Raquel Xalabarder, doctora en Derecho por la Universidad de Barcelona, argumenta en un artículo sobre el tema que “nadie puede crear en un ‘vacío’: toda creación se sustenta de creaciones anteriores. De hecho, podríamos decir que el dominio público es el estado “natural” de las obras, siendo el régimen de propiedad intelectual una excepción temporal y limitada al dominio público”.

Y es que la propiedad intelectual es una institución, un convenio social aceptado de reciente factura, pues la creación humana de cualquier tipo de expresión ya existía antes del copyright.

“El nacimiento de la propiedad intelectual que hoy conocemos sólo fue posible (y necesaria) a raíz de una innovación tecnológica: la imprenta de Gutenberg en el siglo XV, que permitió por primera vez la producción masiva de ejemplares de la obra y, por tanto, su comercialización. La propiedad intelectual nace, pues, cuando es posible valorar la obra (creación intelectual) y distinguirla del soporte físico que la contiene. A lo largo de los siglos, el régimen de la propiedad intelectual se ha demostrado útil como incentivo para fomentar la creación de obras”, explica también la académica, pero no por ello deja de señalar que en materia de protección de los derechos los excesos a su vez pueden limitarla.

La industria de contenidos argumenta que, sin los derechos, el sistema de propiedad intelectual no podría sobrevivir en un contexto digital. El movimiento de la cultura libre argumenta que estas modificaciones llevan al bloqueo digital (digital lock up) de las obras, sujeto al control absoluto del autor, y al empobrecimiento cultural.

Y eso es justamente lo que está sucediendo con las industrias culturales, de entretenimiento y de generación de contenidos: el exceso de protección que exigen las empresas del ramo con el argumento de la recuperación de la inversión que inyecta la industria para generar nuevos productos limita la apropiación de los objetos –cuando los hay— y de las ideas detrás de ellos.

Mezcla y remezcla

El fin de siglo trajo consigo un espíritu revisionista, apuntalado por la facilidad tecnológica para repasar si no todo el siglo, al menos sí las últimas décadas, sin duda las más vertiginosas en lo que a nuevos medios –y por ende nuevos espejos en los cual mirarnos— se refiere.

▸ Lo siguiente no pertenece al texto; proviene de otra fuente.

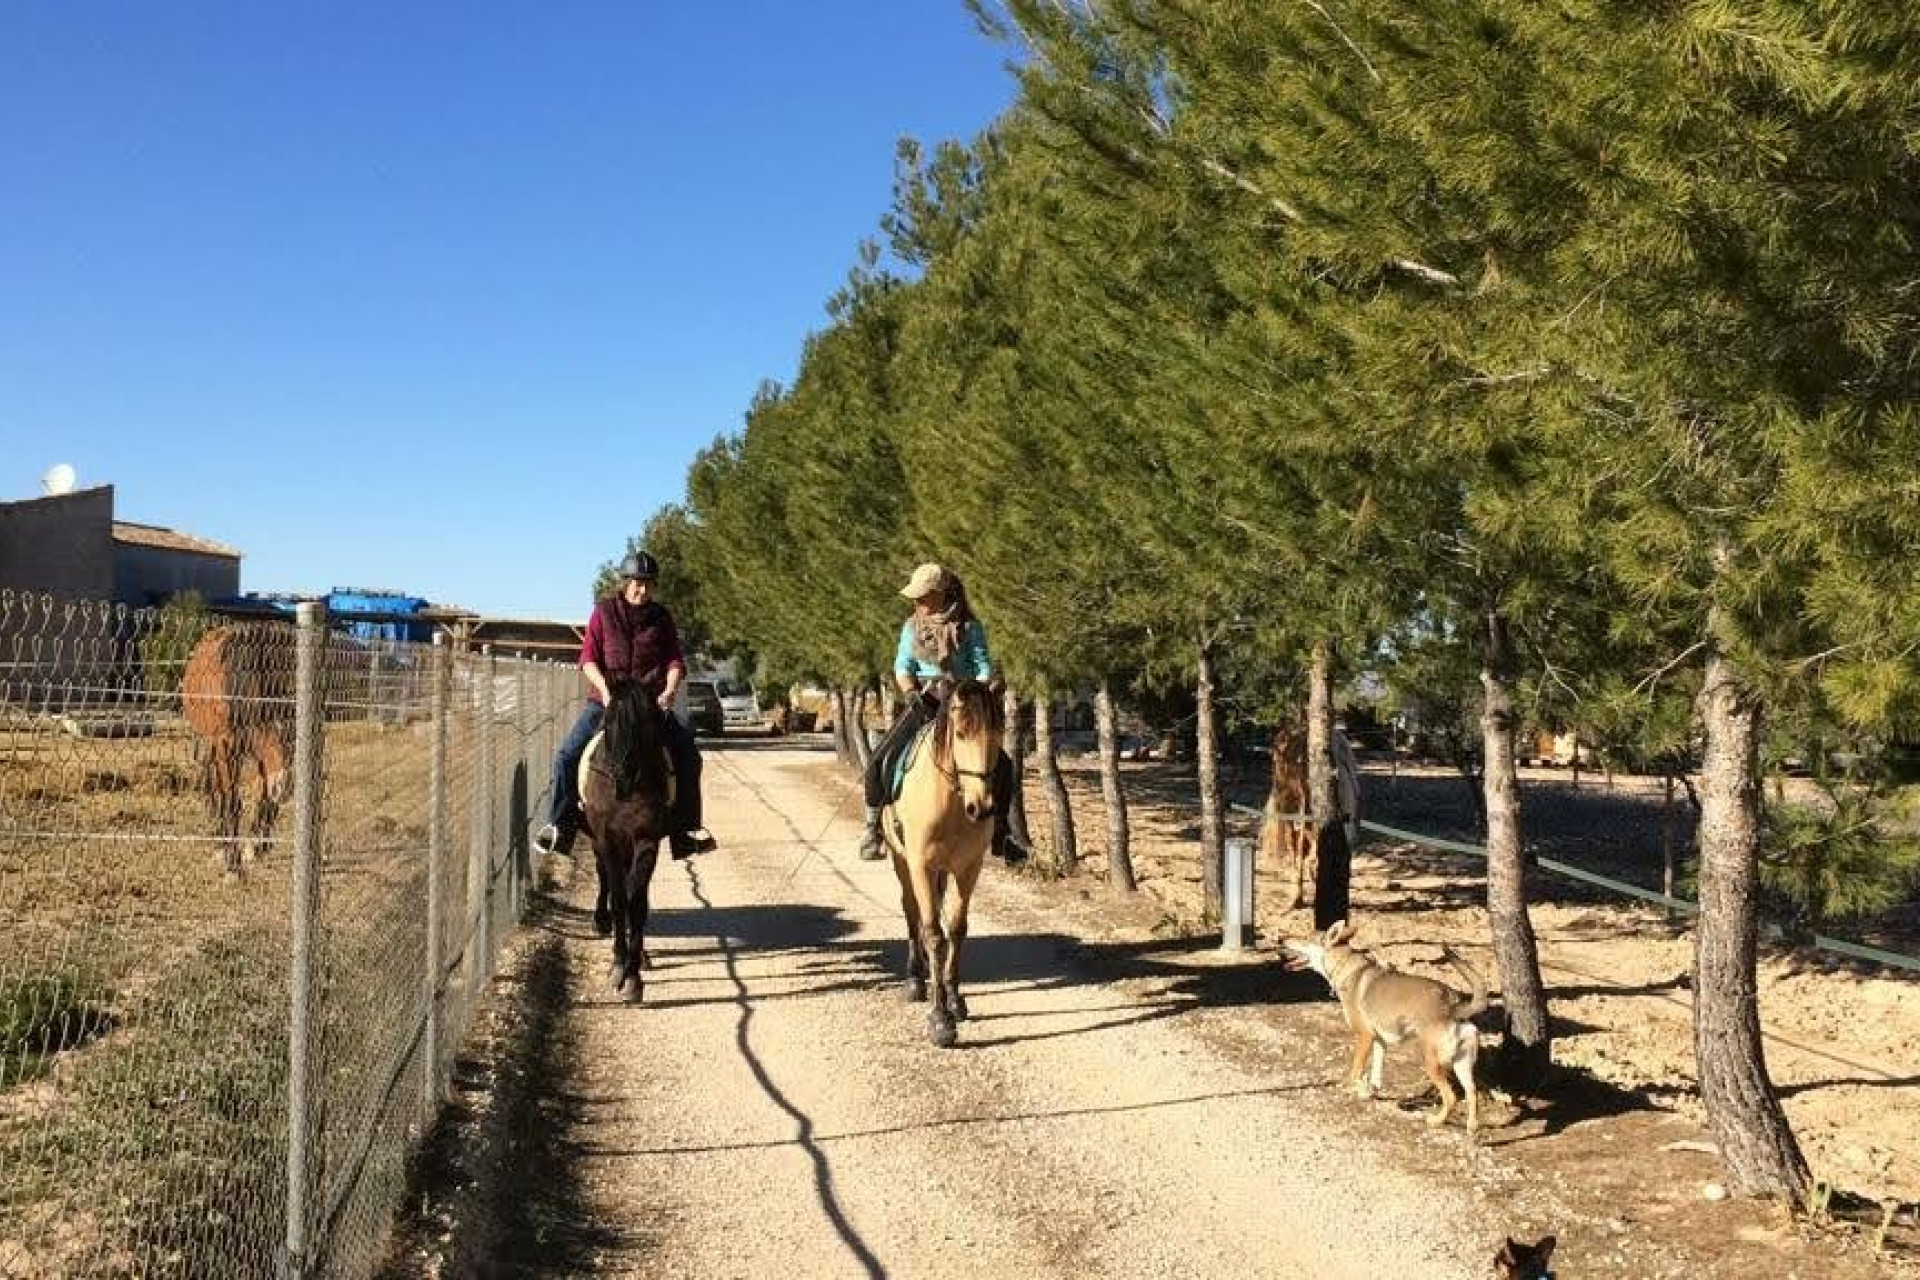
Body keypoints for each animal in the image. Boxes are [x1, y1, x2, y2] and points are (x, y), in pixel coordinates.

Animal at [180, 621, 295, 882]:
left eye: (294, 732)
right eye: (266, 727)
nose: (285, 787)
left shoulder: (256, 754)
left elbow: (262, 795)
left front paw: (256, 847)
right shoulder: (227, 745)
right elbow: (233, 802)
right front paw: (234, 865)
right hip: (208, 743)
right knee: (214, 790)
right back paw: (219, 844)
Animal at [576, 679, 675, 997]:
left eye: (644, 722)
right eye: (607, 722)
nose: (622, 778)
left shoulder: (647, 842)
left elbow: (637, 902)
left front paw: (633, 974)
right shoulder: (607, 841)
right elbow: (619, 899)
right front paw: (618, 966)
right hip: (599, 842)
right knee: (603, 876)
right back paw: (600, 920)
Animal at [883, 679, 1006, 1051]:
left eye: (999, 733)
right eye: (961, 734)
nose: (982, 807)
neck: (951, 800)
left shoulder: (968, 868)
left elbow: (957, 929)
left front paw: (954, 998)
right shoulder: (921, 867)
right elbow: (935, 935)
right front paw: (940, 1019)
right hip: (902, 863)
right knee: (912, 913)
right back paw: (915, 978)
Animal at [1282, 917, 1489, 1136]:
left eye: (1305, 938)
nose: (1281, 939)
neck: (1347, 968)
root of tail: (1454, 1005)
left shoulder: (1364, 1036)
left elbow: (1355, 1073)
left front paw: (1360, 1090)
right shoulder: (1379, 1040)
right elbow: (1375, 1075)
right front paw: (1368, 1092)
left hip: (1431, 1062)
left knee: (1451, 1097)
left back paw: (1436, 1121)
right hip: (1462, 1063)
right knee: (1471, 1092)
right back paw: (1472, 1128)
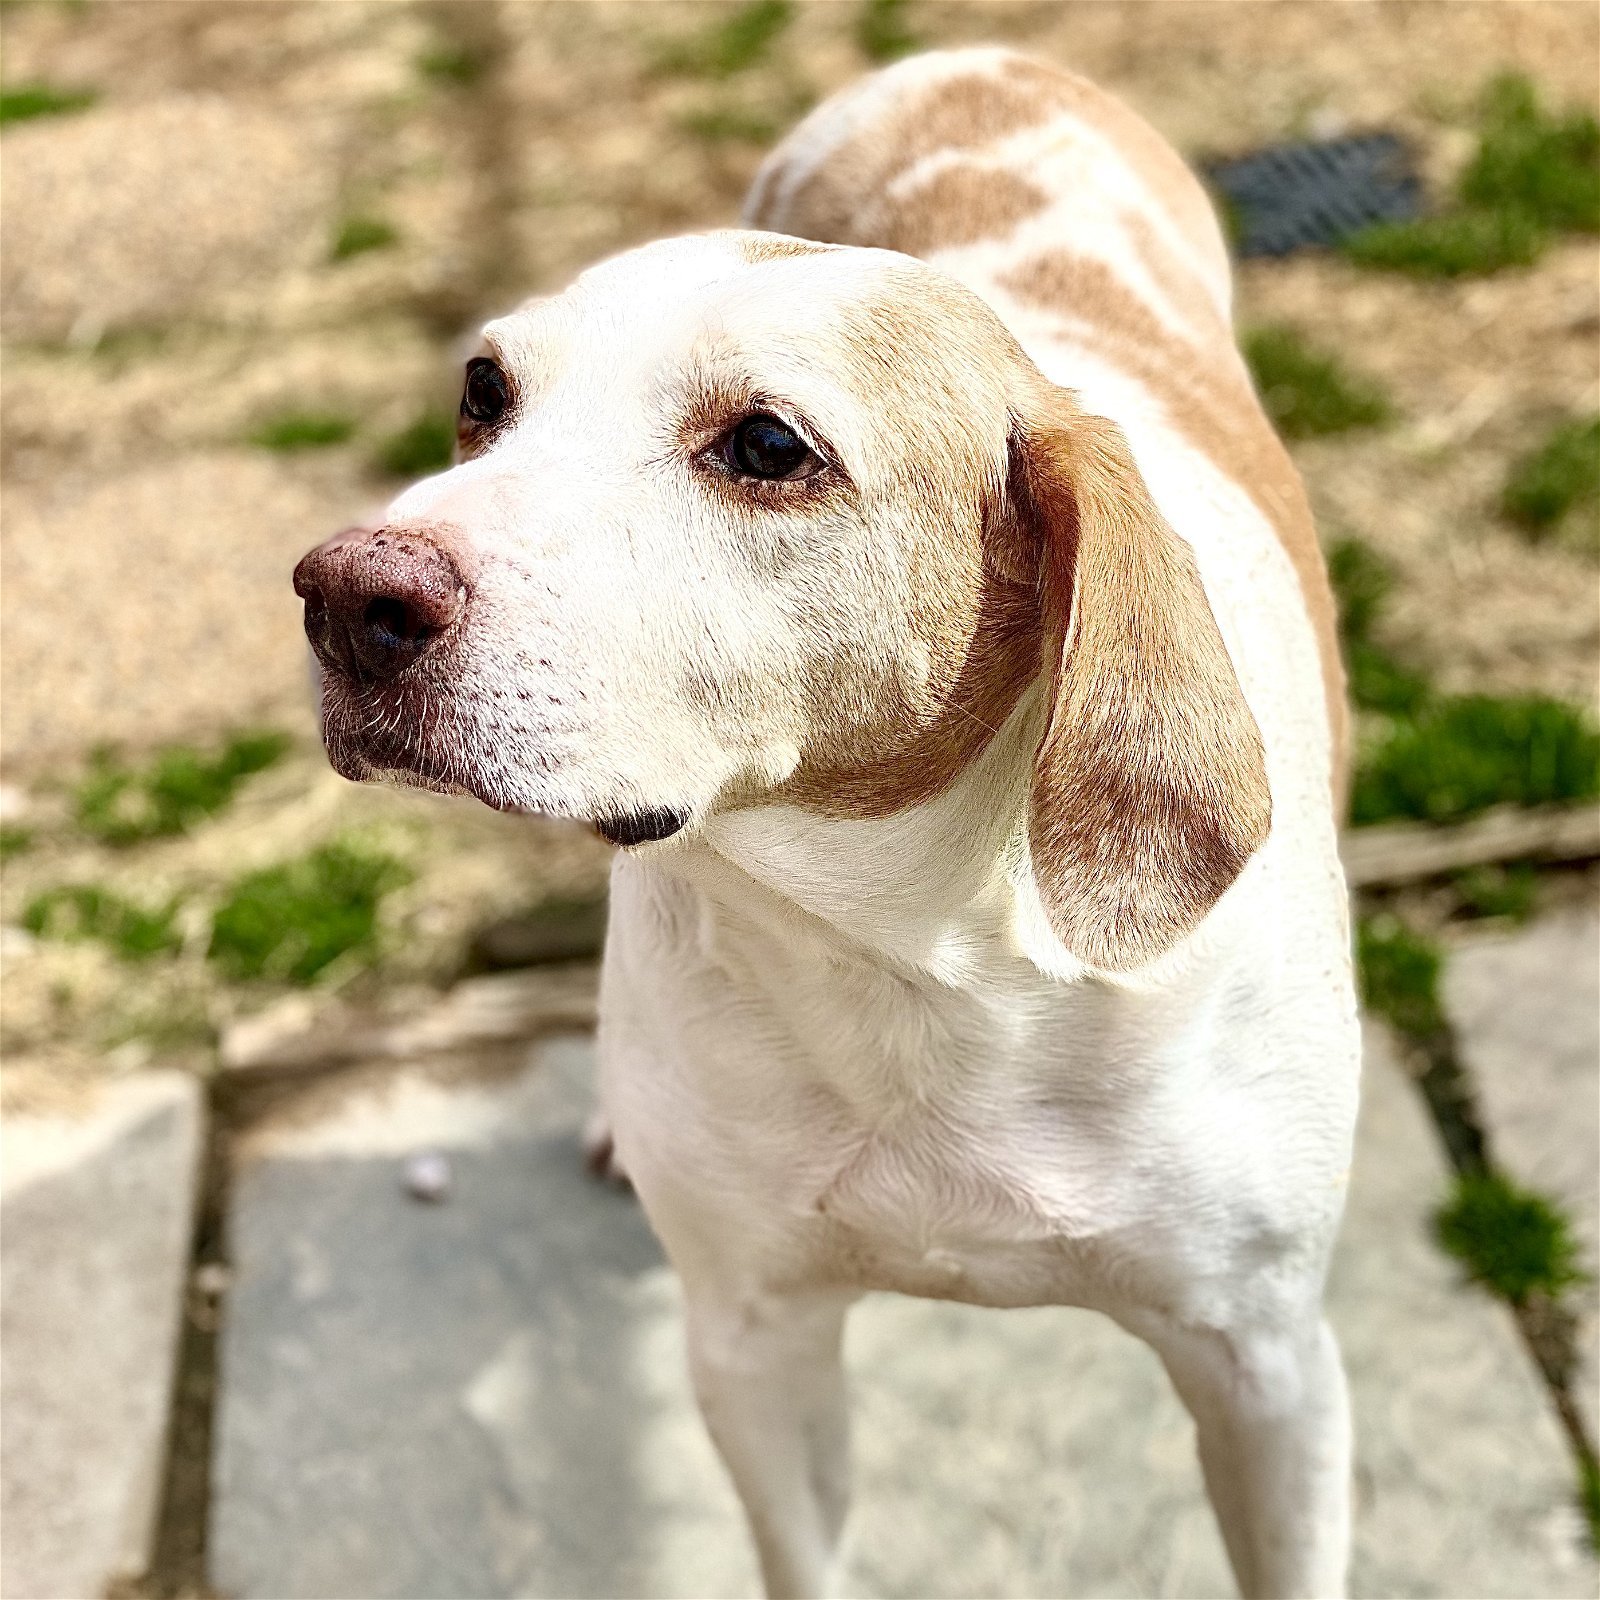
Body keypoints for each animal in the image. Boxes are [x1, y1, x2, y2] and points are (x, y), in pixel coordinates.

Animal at [291, 50, 1363, 1600]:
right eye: (484, 392)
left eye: (764, 445)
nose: (343, 595)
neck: (913, 961)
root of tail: (981, 58)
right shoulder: (754, 1336)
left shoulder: (1267, 1368)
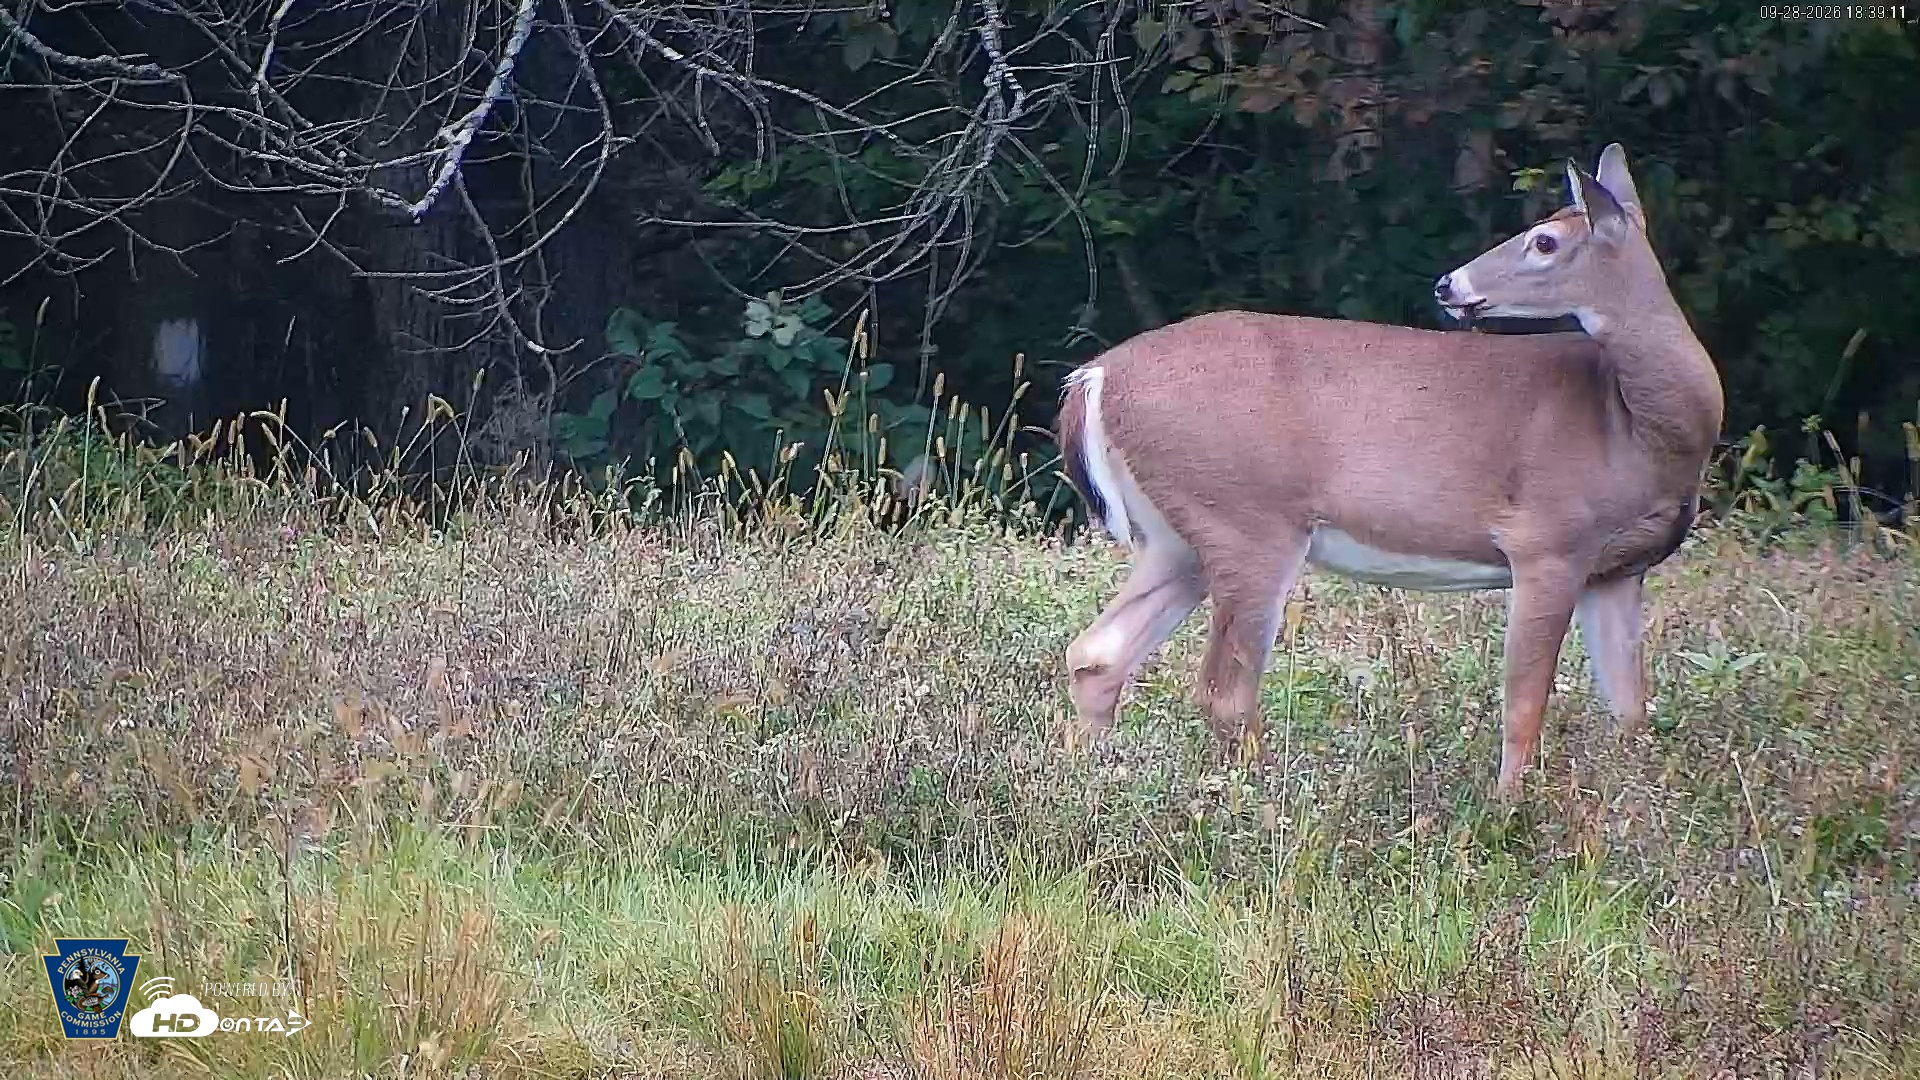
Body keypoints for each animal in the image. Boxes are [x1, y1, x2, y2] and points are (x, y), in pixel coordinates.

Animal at [1053, 143, 1724, 797]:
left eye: (1545, 242)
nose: (1448, 284)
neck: (1637, 428)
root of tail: (1094, 376)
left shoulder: (1617, 570)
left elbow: (1630, 710)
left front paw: (1632, 802)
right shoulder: (1546, 542)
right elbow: (1524, 705)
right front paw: (1509, 812)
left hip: (1177, 536)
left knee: (1098, 653)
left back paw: (1088, 780)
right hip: (1248, 520)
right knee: (1224, 689)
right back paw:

Musicalmente parecemos metidos en una espiral que se mira el ombligo en un necesario pero tal vez excesivo recuento de los que fuimos –especialmente de la década de los años ochenta–, aunque también nos dejó fenómenos de apropiación de esos mismos contenidos para descontextualizarlos y crear desde ahí nuevos sonidos, ejemplo de ellos son bandas como Portishead, pero también como The Avalanches.

Visual e icónicamente si bien también se tiene esa actitud, también hubo una apuesta por voltear a la vastedad global que trajeron consigo las tecnologías de la información en su posibilidad de interrelación pero también en esa facilidad de reproducción.

Y esa misma facilidad de reproducción y apropiación es la que toma Morkecho666, tal vez mucho menos ideológico y tal vez mucho más ocurrente, para poner a Rammstein a interpretar El Sonidito.